He is doing that rocking thing, and is flailing around on his tummy and kicking his feet.
2. Pulling Up
He just needs me for balance now, he really almost has it.
If he would just flap his arms a little faster, or maybe he just needs to lift his head a bit more.
Signs That Scott is Still Pretty OCD:
1. There are rules for loading the dishwasher.
He should probably make a laminated layout so that we can attach it to the front for guests.
It would look something like this:
2. Even hobbies should be quanitifiable. What makes a hobby even more fun? Oh, ya. Spreadsheets and graphs. Don't you think? His latest is BrewPal, the app for my iTouch:
|image from here|
Looks fun, right? Well, maybe to some of you it does. Looks more like a buzzkill than a hobby to the wife.
3. Once something belongs somewhere, it needs to stay there.

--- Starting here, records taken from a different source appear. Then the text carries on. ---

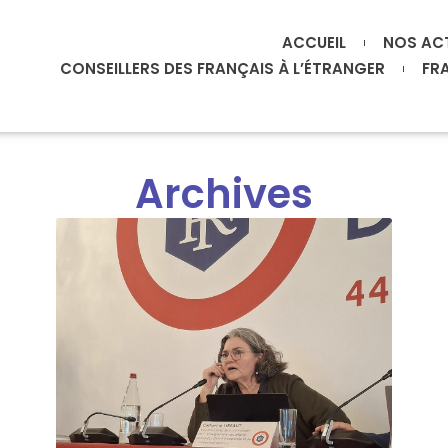
ACCUEIL
NOS AC
CONSEILLERS DES FRANÇAIS À L’ÉTRANGER
FR
Archives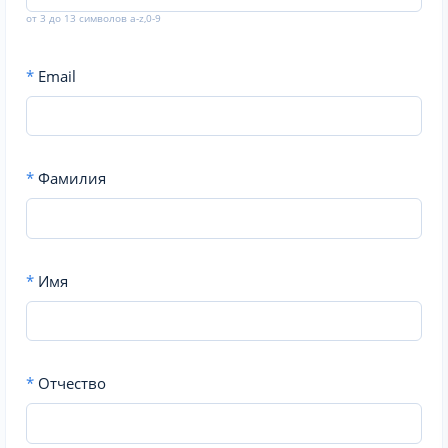
от 3 до 13 символов a-z,0-9
*
Email
*
Фамилия
*
Имя
*
Отчество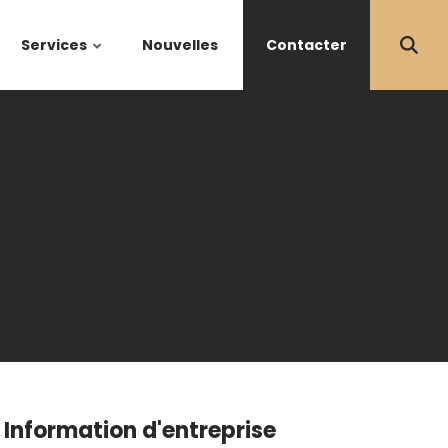
Services
Nouvelles
Contacter
Information d'entreprise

He has decided it is illegal to re-arrange. Specifically, the two things I have ever moved are: the paper towel roll and one of the three clocks we have in the living room. Three, people. Three. One of them is gargantuan and hangs over the fireplace. You can figure out the time from anywhere in here. But, still, both of us check the new picture frame for the time before we leave.
Frustrating Baby Things:
1. Baby wipes
They don't wipe anything, more often it just looks like I'm trying to paper mache Ben's little baby butt.
DIS. GUSS. TANG. Lumpy, sticks to everything from the microwave to the floor but avoids water or the inside of the bottle. Smells horrid. On the up side, Ben seems to like it.

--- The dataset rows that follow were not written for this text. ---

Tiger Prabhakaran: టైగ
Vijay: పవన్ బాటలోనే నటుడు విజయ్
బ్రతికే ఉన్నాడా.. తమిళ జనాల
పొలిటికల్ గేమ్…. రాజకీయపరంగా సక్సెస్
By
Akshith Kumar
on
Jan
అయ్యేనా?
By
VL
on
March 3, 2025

Making them, and cleaning them, specifically. I have nothing more witty to say on the subject other than this is CONSTANT and BOOBS ARE WAY EASIER!
Random Bonus Funniness:
Scott wrote me a program to title my pictures with the time and date. He named it Autosave. Recently I found a bug that prevents it from working with more than 100 items at a time. Worse, it will randomly choose those items, which makes the result confusing. To make a living, he works on a huge launch program for the Air Force. Thats a simplified way to explain what he does. So, when I came to him with my fix-it needs, he told me I should fill out a bug report. This is how it looked when I was through with it:
what happened: it gave me crap.
what should have happened: it shouldn't have given me crap.

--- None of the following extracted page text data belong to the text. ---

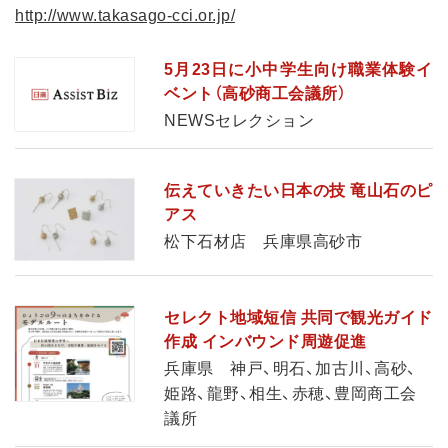
http://www.takasago-cci.or.jp/
5月23日に小中学生向け職業体験イ
ベント（高砂商工会議所）
NEWSセレクション
伝えていきたい日本の技 竜山石のピ
アス
松下石材店 兵庫県高砂市
セレクト地域短信 共同で観光ガイド
作成 インバウンド周遊促進
兵庫県 神戸、明石、加古川、高砂、
姫路、龍野、相生、赤穂、豊岡商工会
議所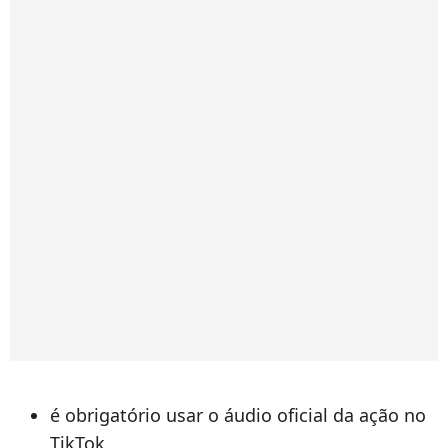
é obrigatório usar o áudio oficial da ação no
TikTok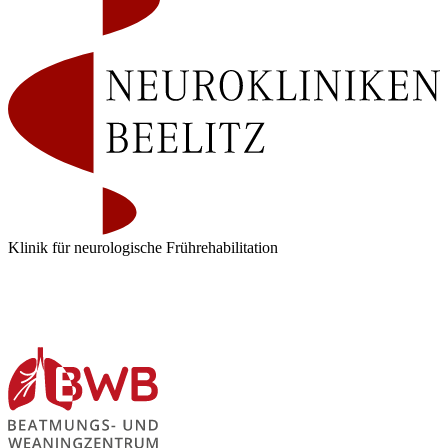
Klinik für neurologische Frührehabilitation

what computer were you using: your mom.
steps to reproduce the problem: try to use it.
recommended severity: threat to national security. code purple.
impact: I got really pissed off.
in short- it will only autosave a limit of 100 items. so I have to split up the photos/videos into two folders and do it twice. I didn't really get pissed off. that part was a lie. And also, the computer I was using had nothing to do with your mom. That was also a lie.
-------I'm nothing if not honest.
Scott is obsessed with Tiger Woods Golf lately and he says the game cheats. I don't understand why that comes as a surprise to him. It is Tiger's game, after all.
We either have mice, or I need to stop handing things to Ben at the grocery store.